**Assignment:** Copy out the listing below with each "Website" swapped for "Platform" and everything else left unchanged. Omit the pictures.

*** Input Section Begins ***

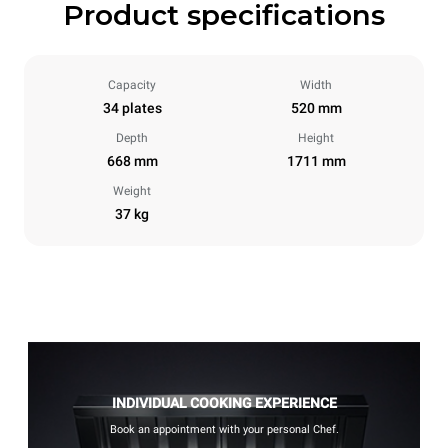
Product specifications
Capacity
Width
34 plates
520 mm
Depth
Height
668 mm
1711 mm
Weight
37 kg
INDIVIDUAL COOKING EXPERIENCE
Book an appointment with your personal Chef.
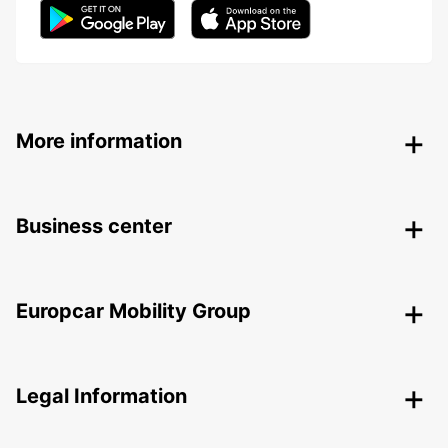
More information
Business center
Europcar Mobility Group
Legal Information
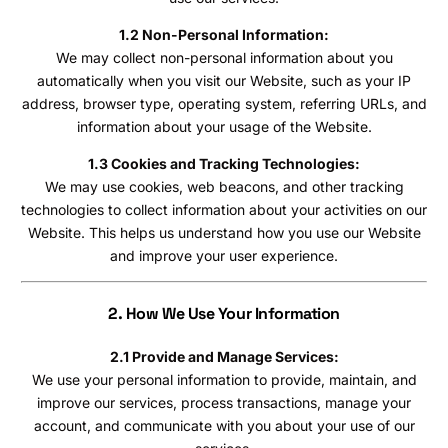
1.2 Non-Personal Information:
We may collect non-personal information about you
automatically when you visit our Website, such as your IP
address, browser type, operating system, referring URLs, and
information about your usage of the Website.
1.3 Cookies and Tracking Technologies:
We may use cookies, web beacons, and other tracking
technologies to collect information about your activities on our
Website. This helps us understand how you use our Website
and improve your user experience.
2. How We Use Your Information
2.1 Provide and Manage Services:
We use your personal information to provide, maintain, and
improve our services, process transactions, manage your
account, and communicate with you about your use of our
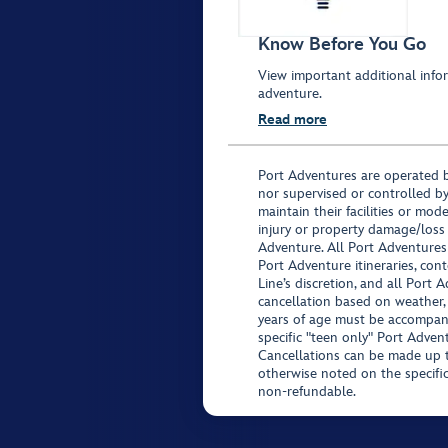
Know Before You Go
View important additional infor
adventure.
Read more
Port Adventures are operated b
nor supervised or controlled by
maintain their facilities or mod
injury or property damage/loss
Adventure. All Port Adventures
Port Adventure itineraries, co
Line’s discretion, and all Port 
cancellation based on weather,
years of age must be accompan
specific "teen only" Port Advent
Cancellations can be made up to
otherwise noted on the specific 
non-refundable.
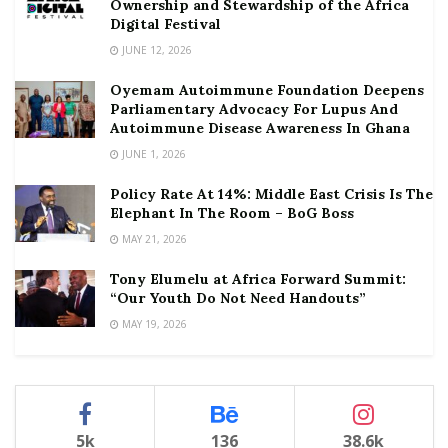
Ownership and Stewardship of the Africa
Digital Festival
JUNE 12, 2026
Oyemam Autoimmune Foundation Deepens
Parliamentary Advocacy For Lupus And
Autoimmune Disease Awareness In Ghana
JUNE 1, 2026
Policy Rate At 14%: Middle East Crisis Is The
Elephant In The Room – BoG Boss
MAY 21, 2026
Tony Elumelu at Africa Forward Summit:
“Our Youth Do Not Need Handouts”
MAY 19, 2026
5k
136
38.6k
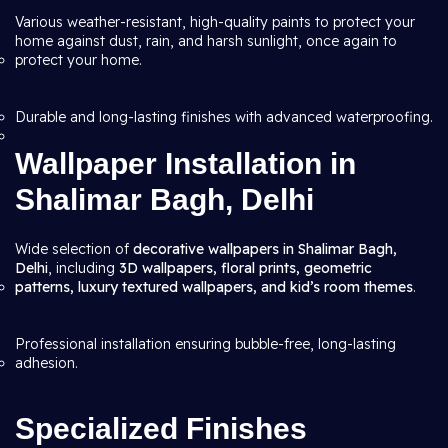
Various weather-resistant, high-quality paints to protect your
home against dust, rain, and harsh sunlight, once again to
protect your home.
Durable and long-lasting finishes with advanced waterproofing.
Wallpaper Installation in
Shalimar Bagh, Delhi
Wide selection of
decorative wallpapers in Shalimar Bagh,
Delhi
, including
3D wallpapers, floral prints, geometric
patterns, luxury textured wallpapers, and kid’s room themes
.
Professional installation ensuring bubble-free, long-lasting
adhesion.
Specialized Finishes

*** Input Section Ends ***

**Answer to this task:**
Product specifications
Capacity
Width
34 plates
520 mm
Depth
Height
668 mm
1711 mm
Weight
37 kg
INDIVIDUAL COOKING EXPERIENCE
Book an appointment with your personal Chef.
More information
Business center
Europcar Mobility Group
Legal Information
1.2 Non-Personal Information:
We may collect non-personal information about you
automatically when you visit our Platform, such as your IP
address, browser type, operating system, referring URLs, and
information about your usage of the Platform.
1.3 Cookies and Tracking Technologies:
We may use cookies, web beacons, and other tracking
technologies to collect information about your activities on our
Platform. This helps us understand how you use our Platform
and improve your user experience.
2. How We Use Your Information
2.1 Provide and Manage Services:
We use your personal information to provide, maintain, and
improve our services, process transactions, manage your
account, and communicate with you about your use of our
Know Before You Go
View important additional infor
adventure.
Read more
Port Adventures are operated b
nor supervised or controlled by
maintain their facilities or mod
injury or property damage/loss
Adventure. All Port Adventures
Port Adventure itineraries, co
Line’s discretion, and all Port 
cancellation based on weather,
years of age must be accompan
specific "teen only" Port Advent
Cancellations can be made up to
otherwise noted on the specific 
non-refundable.
Ownership and Stewardship of the Africa
Digital Festival
JUNE 12, 2026
Oyemam Autoimmune Foundation Deepens
Parliamentary Advocacy For Lupus And
Autoimmune Disease Awareness In Ghana
JUNE 1, 2026
Policy Rate At 14%: Middle East Crisis Is The
Elephant In The Room – BoG Boss
MAY 21, 2026
Tony Elumelu at Africa Forward Summit:
“Our Youth Do Not Need Handouts”
MAY 19, 2026
5k
136
38.6k
Various weather-resistant, high-quality paints to protect your
home against dust, rain, and harsh sunlight, once again to
protect your home.
Durable and long-lasting finishes with advanced waterproofing.
Wallpaper Installation in
Shalimar Bagh, Delhi
Wide selection of
decorative wallpapers in Shalimar Bagh,
Delhi
, including
3D wallpapers, floral prints, geometric
patterns, luxury textured wallpapers, and kid’s room themes
.
Professional installation ensuring bubble-free, long-lasting
adhesion.
Specialized Finishes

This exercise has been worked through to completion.